What is the count of lines in the records that include "left"? Reply with that number alone.

::: RECORDED DATA

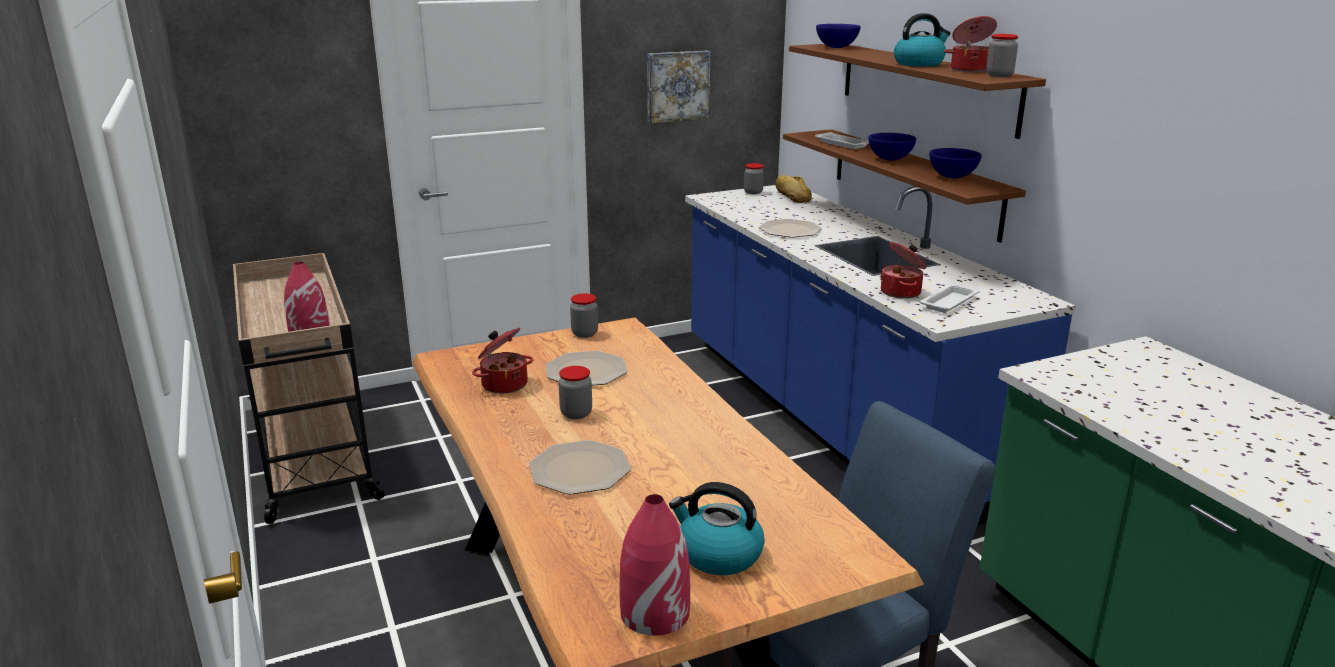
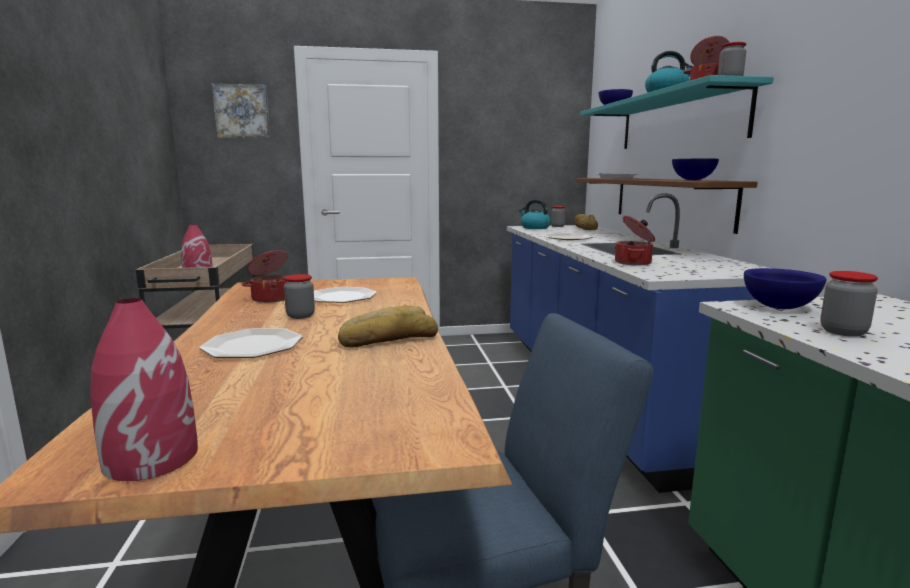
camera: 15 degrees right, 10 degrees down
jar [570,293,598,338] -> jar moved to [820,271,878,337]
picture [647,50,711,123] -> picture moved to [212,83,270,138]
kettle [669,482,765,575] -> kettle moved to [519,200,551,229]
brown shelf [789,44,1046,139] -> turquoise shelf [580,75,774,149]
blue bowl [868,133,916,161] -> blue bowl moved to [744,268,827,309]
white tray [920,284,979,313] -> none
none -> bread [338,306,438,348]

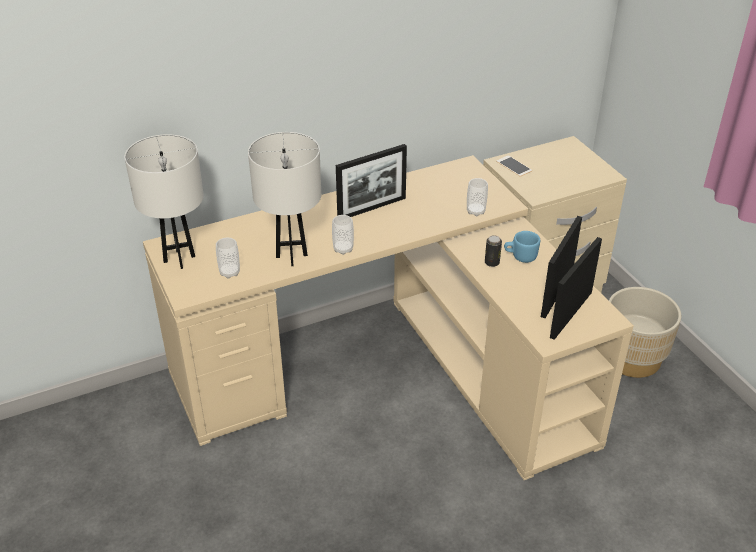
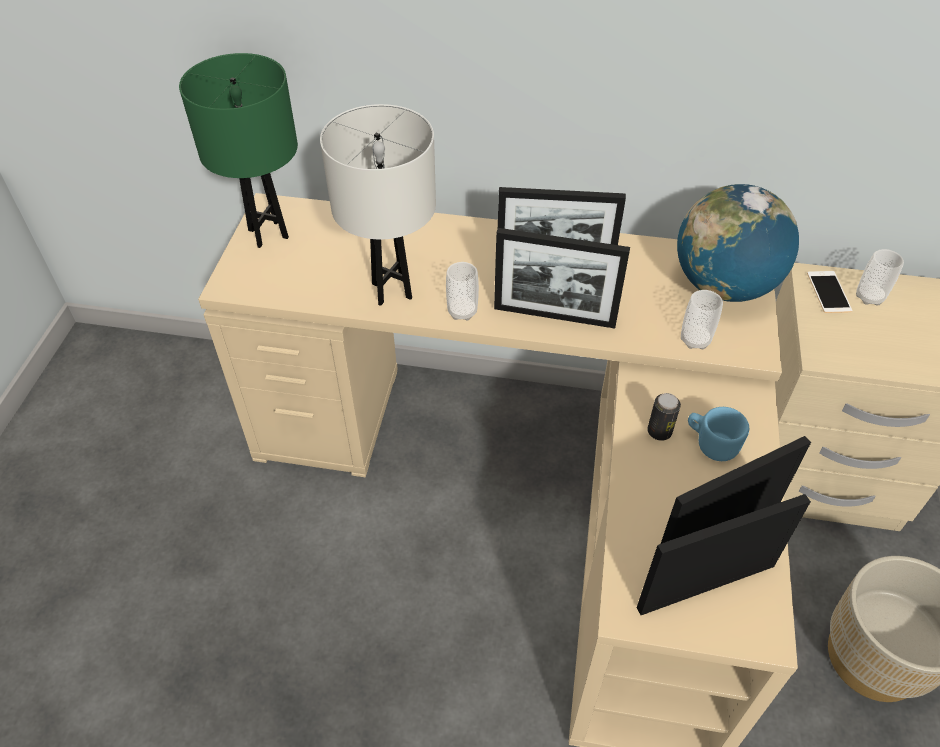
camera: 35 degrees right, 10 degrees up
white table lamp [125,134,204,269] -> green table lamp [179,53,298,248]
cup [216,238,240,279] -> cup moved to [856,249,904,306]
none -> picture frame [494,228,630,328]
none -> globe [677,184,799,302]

::::::
::: RECORDED DATA

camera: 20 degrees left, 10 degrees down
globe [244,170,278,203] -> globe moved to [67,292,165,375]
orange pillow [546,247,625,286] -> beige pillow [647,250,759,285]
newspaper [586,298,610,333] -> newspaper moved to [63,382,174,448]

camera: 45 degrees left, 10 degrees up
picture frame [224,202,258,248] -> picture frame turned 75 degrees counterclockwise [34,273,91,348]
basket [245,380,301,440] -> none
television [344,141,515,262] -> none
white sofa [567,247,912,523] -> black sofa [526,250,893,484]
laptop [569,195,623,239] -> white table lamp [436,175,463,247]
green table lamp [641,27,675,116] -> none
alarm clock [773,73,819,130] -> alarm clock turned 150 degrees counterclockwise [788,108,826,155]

::::::
::: RECORDED DATA

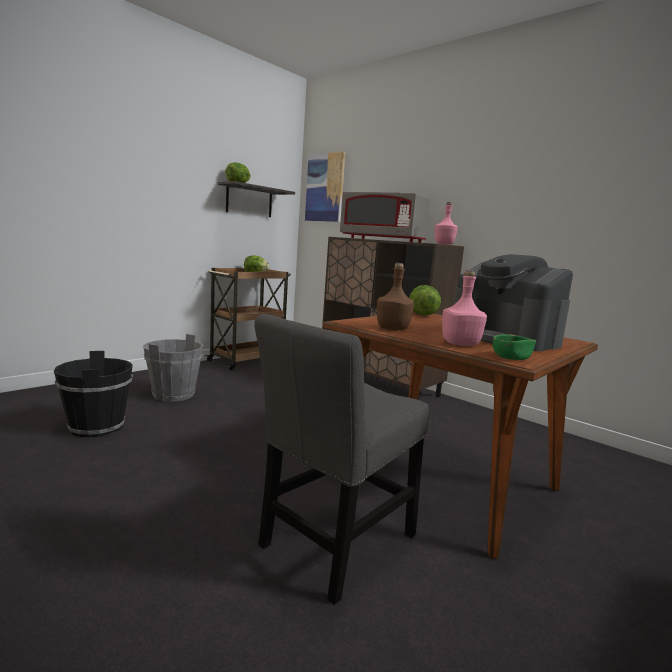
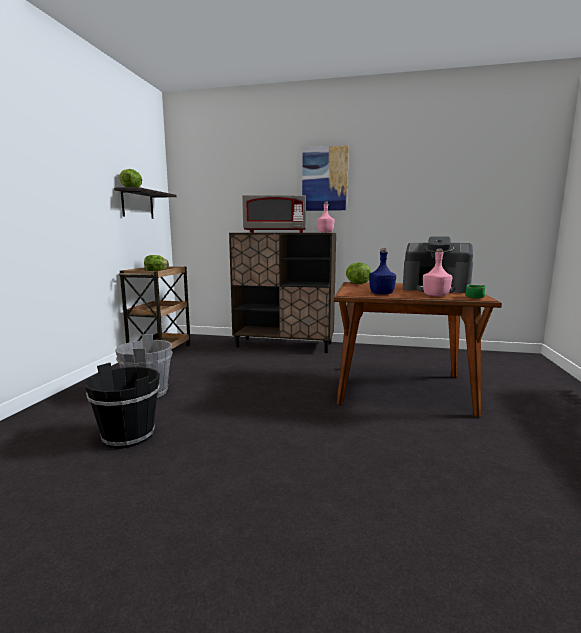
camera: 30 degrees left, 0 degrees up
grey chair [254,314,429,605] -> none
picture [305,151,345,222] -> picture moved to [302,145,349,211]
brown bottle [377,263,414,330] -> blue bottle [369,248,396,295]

::::::

THE ANSWER - 3